By: Jacob Shindel, Columnist
Columnist Views expressed in opinion columns are the author’s own.
Out of the 30 NBA teams, the Oklahoma City Thunder have had the busiest, most active and involved offseason so far. It seems that the team wants to accumulate as many assets as possible, in the form of first-round picks. It also seems as if no one is safe from being traded, for the right price.
The Thunder have traded three of their top five players, in Chris Paul, Dennis Schroeder and Steven Adams. The lone remaining piece, and the most valuable, is soon-to-be third-year player, Shai Gilgeous-Alexander.
In a relatively quiet offseason, the Thunder have been revamping their roster with a combination of young players and expiring contracts. Teams will often trade a first-round pick to get a hefty contract off the books, as the Thunder did with Al Horford’s three year, $81 million contract. The Philadelphia 76ers, looking to move on from one of the worst free-agent signings last year, had to give up a first- and second- round pick to move him. The Thunder, with no clear direction other than asset accumulation, jumped onto this opportunity.
The Thunder seemed to be making all the right moves. They traded away Paul’s massive contract to the Phoenix Suns and got a nice return package centered around Ricky Rubio, Kelly Oubre Jr., a first-round pick and more. They even traded Rubio again for a few expiring contracts and a future pick.

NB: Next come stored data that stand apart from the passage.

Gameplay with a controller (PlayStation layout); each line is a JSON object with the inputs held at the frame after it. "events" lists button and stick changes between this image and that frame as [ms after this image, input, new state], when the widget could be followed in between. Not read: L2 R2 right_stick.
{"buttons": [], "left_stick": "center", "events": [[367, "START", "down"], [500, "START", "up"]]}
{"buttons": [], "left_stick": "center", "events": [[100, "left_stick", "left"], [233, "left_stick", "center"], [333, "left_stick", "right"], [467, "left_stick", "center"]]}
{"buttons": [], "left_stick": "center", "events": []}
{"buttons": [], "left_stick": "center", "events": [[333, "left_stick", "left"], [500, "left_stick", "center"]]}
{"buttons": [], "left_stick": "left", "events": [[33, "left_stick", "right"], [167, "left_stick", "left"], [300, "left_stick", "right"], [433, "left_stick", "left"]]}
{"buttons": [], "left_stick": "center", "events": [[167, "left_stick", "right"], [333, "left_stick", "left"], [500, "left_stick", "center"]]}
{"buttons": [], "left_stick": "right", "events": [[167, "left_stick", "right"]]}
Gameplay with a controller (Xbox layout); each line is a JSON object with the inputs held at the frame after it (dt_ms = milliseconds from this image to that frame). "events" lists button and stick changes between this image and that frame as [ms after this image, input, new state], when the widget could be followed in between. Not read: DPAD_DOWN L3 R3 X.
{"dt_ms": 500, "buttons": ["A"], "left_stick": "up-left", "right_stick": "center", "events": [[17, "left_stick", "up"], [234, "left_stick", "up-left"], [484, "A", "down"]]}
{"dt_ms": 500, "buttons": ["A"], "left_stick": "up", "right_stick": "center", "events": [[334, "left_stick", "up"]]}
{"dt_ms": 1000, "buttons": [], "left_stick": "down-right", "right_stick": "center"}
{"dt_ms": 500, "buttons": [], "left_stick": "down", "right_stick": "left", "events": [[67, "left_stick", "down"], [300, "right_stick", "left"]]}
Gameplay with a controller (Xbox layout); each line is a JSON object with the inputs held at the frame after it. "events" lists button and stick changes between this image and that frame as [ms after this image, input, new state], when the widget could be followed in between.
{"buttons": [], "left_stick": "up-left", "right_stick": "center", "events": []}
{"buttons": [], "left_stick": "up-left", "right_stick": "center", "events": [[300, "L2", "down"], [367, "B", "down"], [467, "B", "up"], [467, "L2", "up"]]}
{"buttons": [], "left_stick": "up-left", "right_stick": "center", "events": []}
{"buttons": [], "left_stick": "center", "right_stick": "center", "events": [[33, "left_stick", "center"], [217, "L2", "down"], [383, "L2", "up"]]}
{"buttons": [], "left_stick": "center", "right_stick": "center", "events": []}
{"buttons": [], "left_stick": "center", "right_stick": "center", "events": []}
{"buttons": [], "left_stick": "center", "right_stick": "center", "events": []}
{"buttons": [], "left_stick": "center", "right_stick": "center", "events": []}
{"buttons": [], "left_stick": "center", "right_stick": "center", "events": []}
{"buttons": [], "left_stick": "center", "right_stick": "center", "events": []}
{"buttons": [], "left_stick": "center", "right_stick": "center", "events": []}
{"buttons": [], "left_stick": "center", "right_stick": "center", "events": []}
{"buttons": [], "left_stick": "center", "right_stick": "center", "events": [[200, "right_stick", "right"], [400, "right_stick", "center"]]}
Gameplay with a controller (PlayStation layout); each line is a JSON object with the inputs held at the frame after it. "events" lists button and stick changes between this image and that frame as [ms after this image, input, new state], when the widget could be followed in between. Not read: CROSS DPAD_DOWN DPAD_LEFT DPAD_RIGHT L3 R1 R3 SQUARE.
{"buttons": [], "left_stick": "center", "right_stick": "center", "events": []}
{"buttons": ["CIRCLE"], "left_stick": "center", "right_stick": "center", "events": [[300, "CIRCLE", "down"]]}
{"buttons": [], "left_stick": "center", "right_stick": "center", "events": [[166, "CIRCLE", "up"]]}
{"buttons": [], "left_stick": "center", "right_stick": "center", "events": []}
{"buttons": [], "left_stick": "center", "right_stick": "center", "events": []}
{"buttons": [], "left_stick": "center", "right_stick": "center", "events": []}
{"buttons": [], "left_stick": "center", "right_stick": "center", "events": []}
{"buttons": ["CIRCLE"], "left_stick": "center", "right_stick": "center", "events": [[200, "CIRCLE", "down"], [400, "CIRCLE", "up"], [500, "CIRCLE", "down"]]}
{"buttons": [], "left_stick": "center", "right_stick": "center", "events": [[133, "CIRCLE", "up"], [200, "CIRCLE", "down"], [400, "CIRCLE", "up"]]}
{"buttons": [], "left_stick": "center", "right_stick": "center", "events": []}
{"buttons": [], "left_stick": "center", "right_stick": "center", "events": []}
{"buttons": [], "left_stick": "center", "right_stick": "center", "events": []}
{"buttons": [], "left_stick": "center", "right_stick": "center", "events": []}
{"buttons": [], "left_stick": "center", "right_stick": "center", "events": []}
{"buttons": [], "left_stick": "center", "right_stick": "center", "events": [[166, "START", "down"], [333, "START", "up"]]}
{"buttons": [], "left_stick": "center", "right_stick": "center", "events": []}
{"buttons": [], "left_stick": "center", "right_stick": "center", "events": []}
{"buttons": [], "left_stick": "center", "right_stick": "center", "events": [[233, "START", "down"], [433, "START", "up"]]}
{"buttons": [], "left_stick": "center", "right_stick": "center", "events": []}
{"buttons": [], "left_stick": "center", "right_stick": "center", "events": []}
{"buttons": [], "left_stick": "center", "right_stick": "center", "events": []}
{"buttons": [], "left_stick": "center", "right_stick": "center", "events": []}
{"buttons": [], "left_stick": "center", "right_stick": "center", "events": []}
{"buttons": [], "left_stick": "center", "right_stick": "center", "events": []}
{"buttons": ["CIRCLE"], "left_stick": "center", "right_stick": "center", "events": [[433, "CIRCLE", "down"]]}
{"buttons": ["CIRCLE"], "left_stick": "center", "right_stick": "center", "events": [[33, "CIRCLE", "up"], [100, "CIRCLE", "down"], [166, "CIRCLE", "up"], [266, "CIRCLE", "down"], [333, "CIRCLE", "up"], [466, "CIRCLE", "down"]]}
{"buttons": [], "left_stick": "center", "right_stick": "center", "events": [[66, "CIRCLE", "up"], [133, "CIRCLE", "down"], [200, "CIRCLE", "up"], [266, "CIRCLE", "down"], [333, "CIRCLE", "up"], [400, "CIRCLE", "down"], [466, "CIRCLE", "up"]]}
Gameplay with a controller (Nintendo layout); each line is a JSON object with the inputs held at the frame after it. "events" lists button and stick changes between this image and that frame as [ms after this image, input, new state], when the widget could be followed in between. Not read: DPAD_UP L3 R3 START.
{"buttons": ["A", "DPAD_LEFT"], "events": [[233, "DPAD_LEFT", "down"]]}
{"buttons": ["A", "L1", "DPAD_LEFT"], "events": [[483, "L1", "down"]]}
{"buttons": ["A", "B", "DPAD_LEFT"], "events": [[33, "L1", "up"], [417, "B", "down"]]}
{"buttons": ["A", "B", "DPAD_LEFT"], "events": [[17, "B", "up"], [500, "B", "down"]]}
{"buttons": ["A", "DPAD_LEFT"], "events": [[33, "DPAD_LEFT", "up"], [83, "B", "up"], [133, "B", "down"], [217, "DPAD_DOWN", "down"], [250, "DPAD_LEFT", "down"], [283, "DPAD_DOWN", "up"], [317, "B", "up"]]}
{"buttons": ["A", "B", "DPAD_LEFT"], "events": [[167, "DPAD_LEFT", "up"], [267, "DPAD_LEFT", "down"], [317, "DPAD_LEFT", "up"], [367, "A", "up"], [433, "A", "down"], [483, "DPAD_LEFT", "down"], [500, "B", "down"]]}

Afterwards, they traded Oubre to the Golden State Warriors, already one of the best teams in the league. Throughout Oubre’s career, the 24-year-old has played for the Washington Wizards, the Phoenix Suns and now is getting shipped to the Warriors before playing a single game with the Thunder.
Oubre has shown consistent growth throughout his career, averaging about 18 points and 6 rebounds per game during the 2019-2020 season. It doesn’t make too much sense as to why the Thunder decided to trade Oubre, especially considering that all they got back for him was a projected late first-round pick, which could end up converting into two second-round picks.
Over the next six drafts, from 2021-2027, the Thunder will have eighteen first-round picks. That’s a massive haul of picks, although there is no guarantee that the Thunder will have those players all on the same team. The Thunder, setting the tone over the last decade, they do not like to keep the roster the same for too long.
The Thunder have had an extremely talented roster, which at one point had James Harden, Russell Westbrook and Kevin Durant. Harden was the first to be traded. When the Thunder blew a 3-1 lead to the Warriors, Durant abandoned ship and joined the Warriors. Westbrook was the last one to go, getting traded to Houston where he reunited with Harden.
Before getting traded to Houston, the Thunder had a big three of Westbrook, Paul George and Adams. That didn’t work out so the Thunder were once again thrust into rebuilding mode.
When will this stop? Eventually, the Thunder will have to stop preparing for the future and start preparing for the present. Young talent is great but there also needs to be a veteran presence to mold the young talent into formidable NBA talent. Right now, it seems as if the Thunder are not worried about the veteran presence. The direction of the team is unclear for now, especially after trading away Oubre, but Sam Presti, the general manager of the Thunder, is one of the best in the league and might have some more tricks to play over the next couple of weeks and/or season.